### Provided data

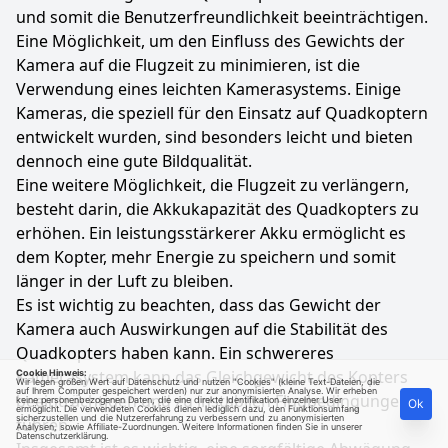
und somit die Benutzerfreundlichkeit beeinträchtigen.
Eine Möglichkeit, um den Einfluss des Gewichts der
Kamera auf die Flugzeit zu minimieren, ist die
Verwendung eines leichten Kamerasystems. Einige
Kameras, die speziell für den Einsatz auf Quadkoptern
entwickelt wurden, sind besonders leicht und bieten
dennoch eine gute Bildqualität.
Eine weitere Möglichkeit, die Flugzeit zu verlängern,
besteht darin, die Akkukapazität des Quadkopters zu
erhöhen. Ein leistungsstärkerer Akku ermöglicht es
dem Kopter, mehr Energie zu speichern und somit
länger in der Luft zu bleiben.
Es ist wichtig zu beachten, dass das Gewicht der
Kamera auch Auswirkungen auf die Stabilität des
Quadkopters haben kann. Ein schwereres
Kamerasystem kann das Gleichgewicht des Kopters
Cookie Hinweis:
Wir legen großen Wert auf Datenschutz und nutzen "Cookies" (kleine Text-Dateien, die
auf Ihrem Computer gespeichert werden) nur zur anonymisierten Analyse. Wir erheben
beeinträchtigen und zu instabilen Flugbedingungen
keine personenbezogenen Daten, die eine direkte Identifikation einzelner User
Ok
ermöglicht. Die verwendeten Cookies dienen lediglich dazu, den Funktionsumfang
sicherzustellen und die Nutzererfahrung zu verbessern und zu anonymisierten
führen.
Analysen, sowie Affiliate-Zuordnungen. Weitere Informationen finden Sie in unserer
Datenschutzerklärung
.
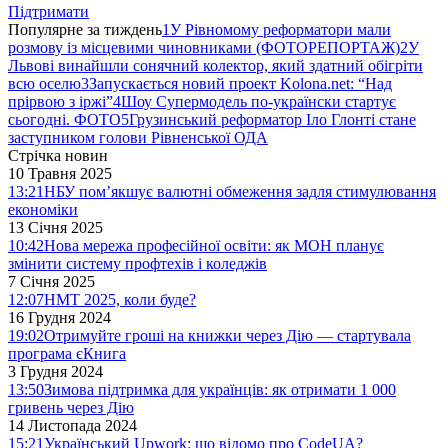
Підтримати
Популярне за тиждень
1
У Рівномому реформатори мали
розмову із місцевими чиновниками (ФОТОРЕПОРТАЖ)
2
У
Львові винайшли сонячний колектор, який здатний обігріти
всю оселю
3
Запускається новий проект Kolona.net: “Над
прірвою з іржі”
4
Шоу Супермодель по-українски стартує
сьогодні. ФОТО
5
Грузинський реформатор Іло Глонті стане
заступником голови Рівненської ОДА
Стрічка новин
10 Травня 2025
13:21
НБУ пом’якшує валютні обмеження задля стимулювання
економіки
13 Січня 2025
10:42
Нова мережа професійної освіти: як МОН планує
змінити систему профтехів і коледжів
7 Січня 2025
12:07
НМТ 2025, коли буде?
16 Грудня 2024
19:02
Отримуйте гроші на книжки через Дію — стартувала
програма єКнига
3 Грудня 2024
13:50
Зимова підтримка для українців: як отримати 1 000
гривень через Дію
14 Листопада 2024
15:21
Український Upwork: що відомо про CodeUA?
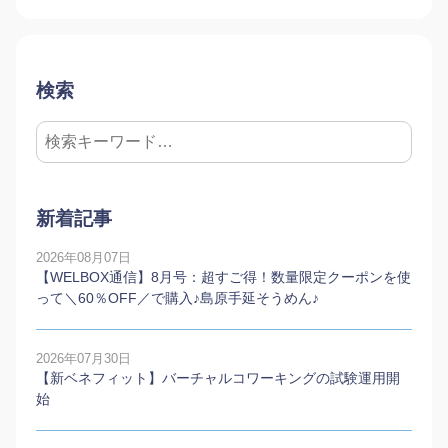
検索
新着記事
2026年08月07日
【WELBOX通信】8月号：超すご得！数量限定クーポンを使
って＼60％OFF／で購入♪島原手延そうめん♪
2026年07月30日
【新ベネフィット】バーチャルコワーキングの試験運用開
始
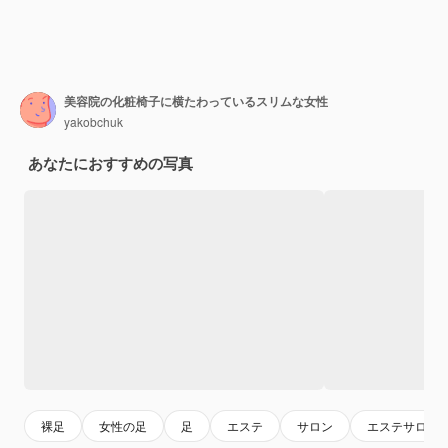
美容院の化粧椅子に横たわっているスリムな女性
yakobchuk
あなたにおすすめの写真
裸足
女性の足
足
エステ
サロン
エステサロン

### Task objective
Could you write out the whole listing exactly, dropping the pictures?

### Reply
und somit die Benutzerfreundlichkeit beeinträchtigen.
Eine Möglichkeit, um den Einfluss des Gewichts der
Kamera auf die Flugzeit zu minimieren, ist die
Verwendung eines leichten Kamerasystems. Einige
Kameras, die speziell für den Einsatz auf Quadkoptern
entwickelt wurden, sind besonders leicht und bieten
dennoch eine gute Bildqualität.
Eine weitere Möglichkeit, die Flugzeit zu verlängern,
besteht darin, die Akkukapazität des Quadkopters zu
erhöhen. Ein leistungsstärkerer Akku ermöglicht es
dem Kopter, mehr Energie zu speichern und somit
länger in der Luft zu bleiben.
Es ist wichtig zu beachten, dass das Gewicht der
Kamera auch Auswirkungen auf die Stabilität des
Quadkopters haben kann. Ein schwereres
Kamerasystem kann das Gleichgewicht des Kopters
Cookie Hinweis:
Wir legen großen Wert auf Datenschutz und nutzen "Cookies" (kleine Text-Dateien, die
auf Ihrem Computer gespeichert werden) nur zur anonymisierten Analyse. Wir erheben
beeinträchtigen und zu instabilen Flugbedingungen
keine personenbezogenen Daten, die eine direkte Identifikation einzelner User
Ok
ermöglicht. Die verwendeten Cookies dienen lediglich dazu, den Funktionsumfang
sicherzustellen und die Nutzererfahrung zu verbessern und zu anonymisierten
führen.
Analysen, sowie Affiliate-Zuordnungen. Weitere Informationen finden Sie in unserer
Datenschutzerklärung
.
Підтримати
Популярне за тиждень
1
У Рівномому реформатори мали
розмову із місцевими чиновниками (ФОТОРЕПОРТАЖ)
2
У
Львові винайшли сонячний колектор, який здатний обігріти
всю оселю
3
Запускається новий проект Kolona.net: “Над
прірвою з іржі”
4
Шоу Супермодель по-українски стартує
сьогодні. ФОТО
5
Грузинський реформатор Іло Глонті стане
заступником голови Рівненської ОДА
Стрічка новин
10 Травня 2025
13:21
НБУ пом’якшує валютні обмеження задля стимулювання
економіки
13 Січня 2025
10:42
Нова мережа професійної освіти: як МОН планує
змінити систему профтехів і коледжів
7 Січня 2025
12:07
НМТ 2025, коли буде?
16 Грудня 2024
19:02
Отримуйте гроші на книжки через Дію — стартувала
програма єКнига
3 Грудня 2024
13:50
Зимова підтримка для українців: як отримати 1 000
гривень через Дію
14 Листопада 2024
15:21
Український Upwork: що відомо про CodeUA?
検索
新着記事
2026年08月07日
【WELBOX通信】8月号：超すご得！数量限定クーポンを使
って＼60％OFF／で購入♪島原手延そうめん♪
2026年07月30日
【新ベネフィット】バーチャルコワーキングの試験運用開
始
美容院の化粧椅子に横たわっているスリムな女性
yakobchuk
あなたにおすすめの写真
裸足
女性の足
足
エステ
サロン
エステサロン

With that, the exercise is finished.